**Instructions for the task**: When you repeat the entries, reproduce each line exactly and omit every picture.

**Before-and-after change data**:
____________

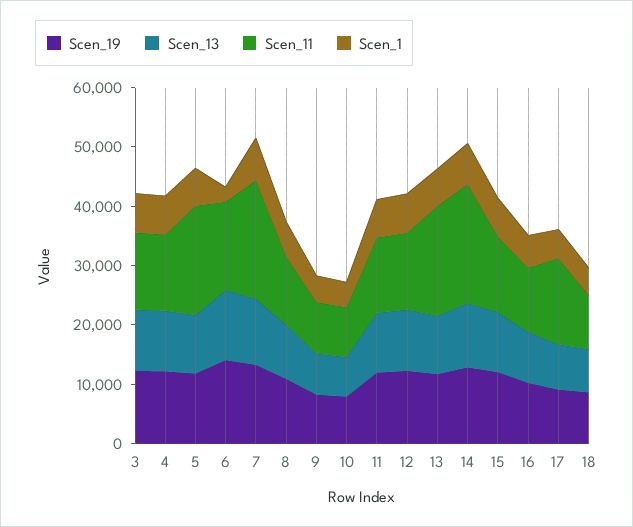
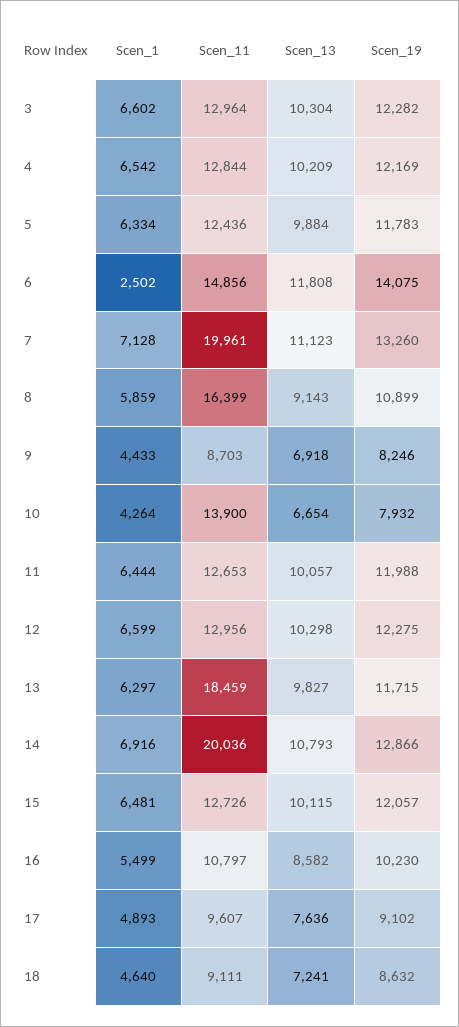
  {
    "Scen_19": {
      "3": 12282,
      "4": 12169,
      "5": 11783,
      "6": 14075,
      "7": 13260,
      "8": 10899,
      "9": 8246,
      "10": 7932,
      "11": 11988,
      "12": 12275,
      "13": 11715,
      "14": 12866,
      "15": 12057,
      "16": 10230,
      "17": 9102,
      "18": 8632
    },
    "Scen_13": {
      "3": 10304,
      "4": 10209,
      "5": 9884,
      "6": 11808,
      "7": 11123,
      "8": 9143,
      "9": 6918,
      "10": 6654,
      "11": 10057,
      "12": 10298,
      "13": 9827,
      "14": 10793,
      "15": 10115,
      "16": 8582,
      "17": 7636,
      "18": 7241
    },
    "Scen_11": {
      "3": 12964,
      "4": 12844,
-     "5": 18000,
+     "5": 12436,
      "6": 14856,
      "7": 19961,
-     "8": 12000,
+     "8": 16399,
      "9": 8703,
-     "10": 8000,
+     "10": 13900,
      "11": 12653,
      "12": 12956,
      "13": 18459,
      "14": 20036,
      "15": 12726,
      "16": 10797,
-     "17": 14000,
+     "17": 9607,
      "18": 9111
    },
    "Scen_1": {
      "3": 6602,
      "4": 6542,
      "5": 6334,
      "6": 2502,
      "7": 7128,
      "8": 5859,
      "9": 4433,
      "10": 4264,
      "11": 6444,
      "12": 6599,
      "13": 6297,
      "14": 6916,
      "15": 6481,
      "16": 5499,
      "17": 4893,
      "18": 4640
    }
  }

____________

**Result below**:
  {
    "Scen_19": {
      "3": 12282,
      "4": 12169,
      "5": 11783,
      "6": 14075,
      "7": 13260,
      "8": 10899,
      "9": 8246,
      "10": 7932,
      "11": 11988,
      "12": 12275,
      "13": 11715,
      "14": 12866,
      "15": 12057,
      "16": 10230,
      "17": 9102,
      "18": 8632
    },
    "Scen_13": {
      "3": 10304,
      "4": 10209,
      "5": 9884,
      "6": 11808,
      "7": 11123,
      "8": 9143,
      "9": 6918,
      "10": 6654,
      "11": 10057,
      "12": 10298,
      "13": 9827,
      "14": 10793,
      "15": 10115,
      "16": 8582,
      "17": 7636,
      "18": 7241
    },
    "Scen_11": {
      "3": 12964,
      "4": 12844,
-     "5": 18000,
+     "5": 12436,
      "6": 14856,
      "7": 19961,
-     "8": 12000,
+     "8": 16399,
      "9": 8703,
-     "10": 8000,
+     "10": 13900,
      "11": 12653,
      "12": 12956,
      "13": 18459,
      "14": 20036,
      "15": 12726,
      "16": 10797,
-     "17": 14000,
+     "17": 9607,
      "18": 9111
    },
    "Scen_1": {
      "3": 6602,
      "4": 6542,
      "5": 6334,
      "6": 2502,
      "7": 7128,
      "8": 5859,
      "9": 4433,
      "10": 4264,
      "11": 6444,
      "12": 6599,
      "13": 6297,
      "14": 6916,
      "15": 6481,
      "16": 5499,
      "17": 4893,
      "18": 4640
    }
  }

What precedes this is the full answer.